There are 8 more of these panels, 1 finished, 7 to stitch. Maybe they will become a tote bag, or a table runner. Time will tell. Spinning happens mostly in the car, a bit at night as I continue to work my way through the 5 ounce braid. It has lovely colors in the sunlight, greens, purples, golds, on a gray background, but in the house, those colors seem to hide so it feels like spinning gray. After a whole year of spinning only natural colors for the breed blanket, more color has been needed in my craft this year. I think it will weave on my rigid heddle loom into a lovely, drapey shawl once it is done. It is a smooth spin so it shouldn’t grab while weaving as long as it is strong enough to not break the warp threads.

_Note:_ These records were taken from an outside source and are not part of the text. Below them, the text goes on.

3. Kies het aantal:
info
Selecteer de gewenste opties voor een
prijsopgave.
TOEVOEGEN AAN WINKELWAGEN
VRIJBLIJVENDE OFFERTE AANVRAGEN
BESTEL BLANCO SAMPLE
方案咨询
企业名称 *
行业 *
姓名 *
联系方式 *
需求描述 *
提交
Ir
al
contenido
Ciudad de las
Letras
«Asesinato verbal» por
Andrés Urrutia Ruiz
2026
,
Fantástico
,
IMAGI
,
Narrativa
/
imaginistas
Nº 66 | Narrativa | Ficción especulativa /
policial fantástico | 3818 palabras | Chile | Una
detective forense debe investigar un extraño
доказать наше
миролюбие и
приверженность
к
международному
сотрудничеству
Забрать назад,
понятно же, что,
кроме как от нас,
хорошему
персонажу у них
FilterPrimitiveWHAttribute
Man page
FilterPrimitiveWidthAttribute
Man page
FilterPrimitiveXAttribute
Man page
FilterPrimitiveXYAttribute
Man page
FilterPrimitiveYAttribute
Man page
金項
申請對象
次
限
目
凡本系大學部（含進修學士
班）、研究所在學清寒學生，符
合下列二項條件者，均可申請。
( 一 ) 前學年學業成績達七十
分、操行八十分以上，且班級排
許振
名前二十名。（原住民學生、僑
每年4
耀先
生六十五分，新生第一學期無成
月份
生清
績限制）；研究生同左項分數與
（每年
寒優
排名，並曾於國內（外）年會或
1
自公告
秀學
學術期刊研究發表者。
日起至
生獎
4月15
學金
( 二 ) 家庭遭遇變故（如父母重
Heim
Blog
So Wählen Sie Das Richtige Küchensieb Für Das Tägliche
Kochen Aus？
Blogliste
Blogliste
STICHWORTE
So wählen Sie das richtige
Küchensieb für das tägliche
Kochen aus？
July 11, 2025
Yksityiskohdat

Maybe a commercially spun silk will be the warp as the braid is 25% silk.

The mornings, feel that summer is edging away, the daytime temperatures in the 70’s. This morning, herb and salad greens were sown in the hydroponics as the frost will take out the herbs and I never plant lettuce outdoors. We will enjoy salads all winter with the hydroponic garden and the salad greens will be refreshed as needed. For now, there are some greens and radishes being harvested from the garden, lettuce from the Farmer’s Market as needed, the cucumbers just starting to produce and new green beans about ready to harvest. Pumpkins this year will have to be purchased, they never did come up or at least didn’t produce vines and fruit. The peas are gaining size, strings need to be added to the posts for them and they should produce before we have our first frost. The greenhouse cover needs a minor repair before it is needed outdoors. Summer is moving on to a close, and it is raining hard again outside.